Sean put on an unconvincing smile. ‘Bunch of religious nuts, mostly; though some technical types threw in with them. Their creed decrees space as the turning point in human destiny. No specifics, surprise surprise. Just generalities: space will save us, expand our spiritual horizon. Same kind of crap most loony cults spout. The main difference is that the leadership don’t live off the acolytes. By all accounts they’re quite genuine in their belief. They all live in the disused tunnels and empty storage chambers. I wouldn’t call them dangerous, exactly; but personally I’d just as soon send the police and security teams into the tunnels to round them up and deport them, yes? I mean, what happens in a real emergency situation, a pressure loss? Or an epidemic, how would they get vaccinated? I’d have to risk my people trying to help them. But of course they never consider that.’

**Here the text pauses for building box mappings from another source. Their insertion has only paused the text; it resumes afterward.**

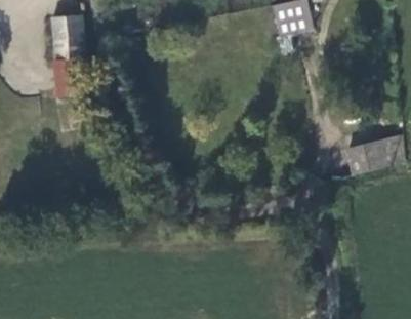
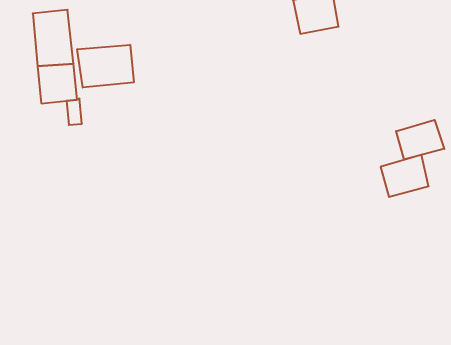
building: none -> [77,45,134,88]
building: none -> [396,120,444,160]

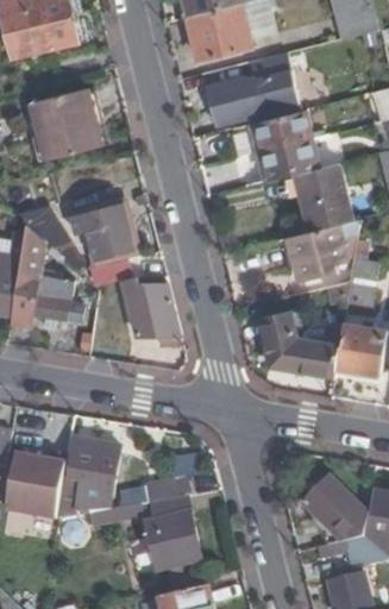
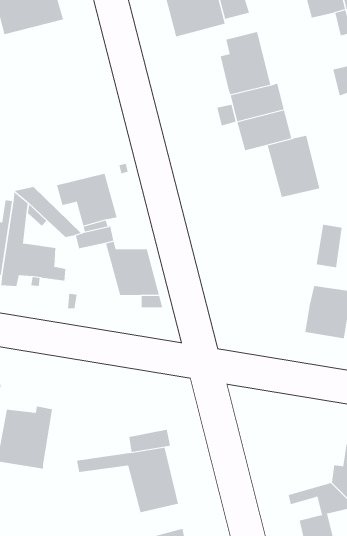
building: [206,77,252,125] -> none
building: [30,88,101,161] -> none
building: [286,219,360,280] -> none
building: [258,312,339,377] -> none
building: [71,442,115,514] -> none
building: [305,479,363,538] -> none

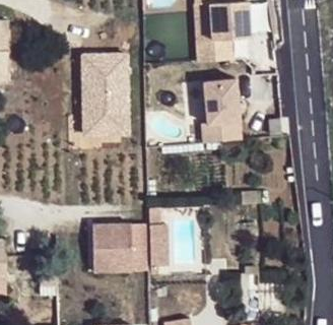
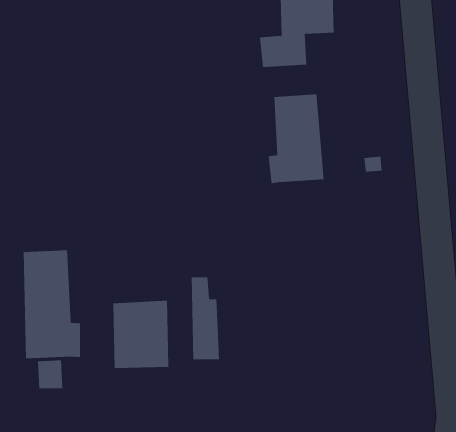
building: [80,53,131,138] -> none
building: none -> [23,249,81,359]

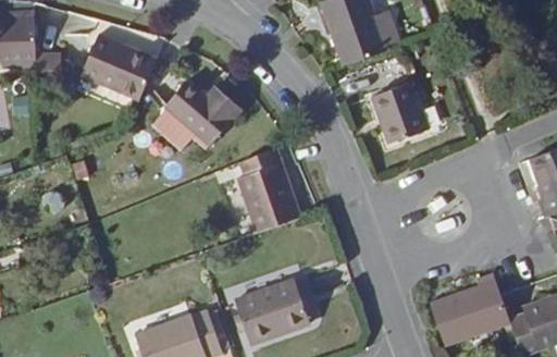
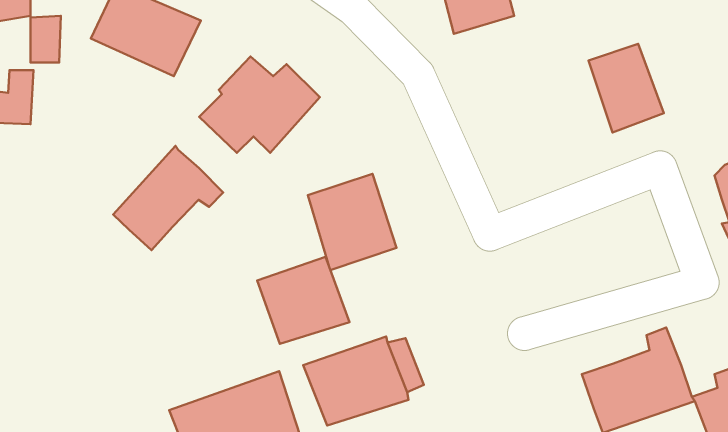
building: [372,76,426,140] -> [589,44,664,133]
building: none -> [113,146,223,250]
building: none -> [257,257,349,344]

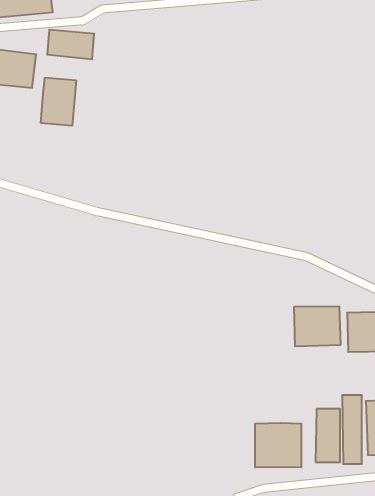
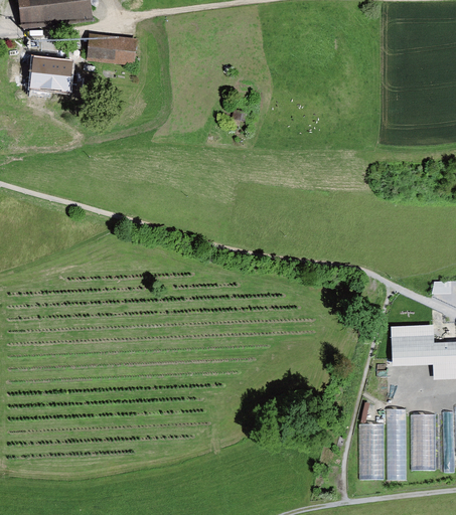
building: [41,78,76,126] -> none
building: [294,306,340,346] -> none
building: [255,423,301,467] -> none

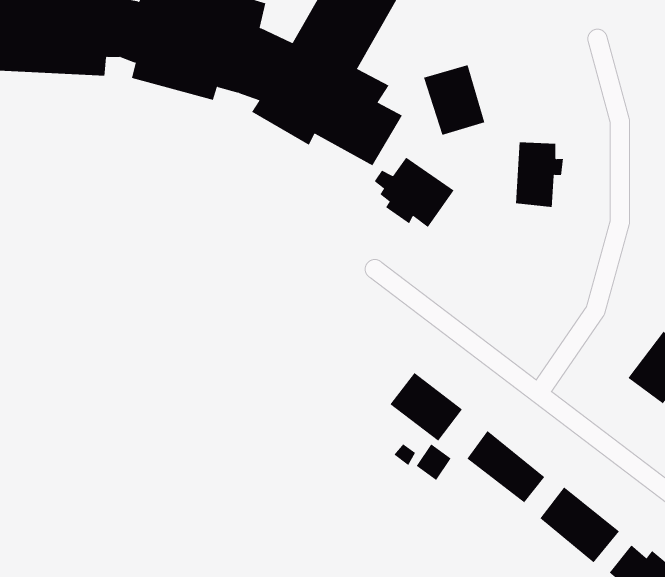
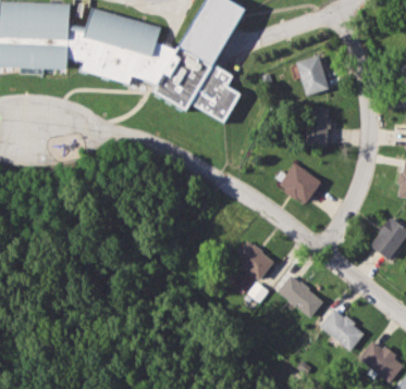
building: [423,64,485,136] -> [294,54,330,96]
building: [374,157,454,228] -> [274,163,321,204]

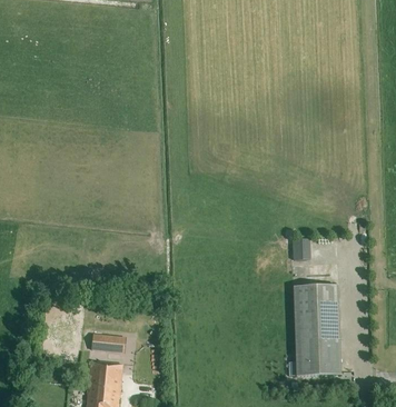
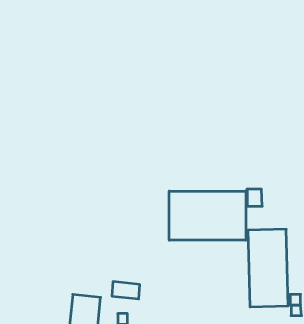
building: none -> [169,191,246,240]
building: [92,334,125,354] -> [112,282,140,299]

‘So why don’t you?’ Greg asked.
‘The police do catch a few. But Julia Evans says let them be, no big trawling operation. It’s not as if we’d drain the Colony’s police budget.’
Greg gave Suzi a satisfied grin, he’d known that kind of sentimentality was one of Julia’s traits. Suzi just rolled her eyes.
The bedroom was decorated in red and gold, with ornate hardwood marquetry furniture. P
ainted fabric screens had been used to partition off the bathroom and jacuzzi with forest scenes, black backgrounds with tall spindly trees, pale leaves. Metal-framed French windows opened out on a balcony with iron railings, a row of potted ferns was lined up along the front edge.
Greg dropped his flight bag on the bed, and pushed the windows open. Hyde Cavern’s air was warm, humid, ozone rich, and smelt of fresh blossom. He was looking out over a small deep valley, with a blunt dark massif of rock blocking the far end. A slim tubular sun blazed with blue-white virulency overhead, its glare haze blocking out any sight of what lay behind it. He followed the sides of the valley as they rose upwards, curving in like two giant green waves about to topple. If he used his hand to shield his eyes from the tubular sun, he could just make out the landscape directly above. By then he was ready for the impossible sight. He’d been intellectually prepared for it, of course, but ground as sky was still a dismaying sight. The physical mass, pressing down. He wasn’t quite sure what to call the involuntary phobic shudder running down his back, but it seemed as though the little cylindrical worldlet was about to constrict, crushing him at the centre.
He dropped his gaze again. The first four out of the five kilometres between him and the other endcap was lush green parkland. Hyde Cavern’s rock floor had been shaped with gentle undulations, silver streams meandered through the coombs, low waterfalls feeding calm lakes. There were copses of young saplings, tree-lined avenues of yellow pebbles wandered like serpents across the grass. White Hellenistic buildings were dotted about, each at the centre of its own garden. They were the focus of New London’s social life – theatres, restaurants, clubs, pubs, reception halls, churches, two sports amphitheatres. People didn’t live out in the Cavern, groundspace was too valuable; instead the lower fifth of the southern endcap housed the warren of living quarters, offices, light engineering factories, and hotels.
The last kilometre of Hyde Cavern was filled with the miniature sea, a band of salt water running round the foot of the northern endcap, its parkside coast wrinkled with secluded coves and broad beaches of white sand. Tiny islands studded the middle of the sea, covered by a dense shaggy thatch of vegetation. Just looking at it made Greg want to run over and dive in.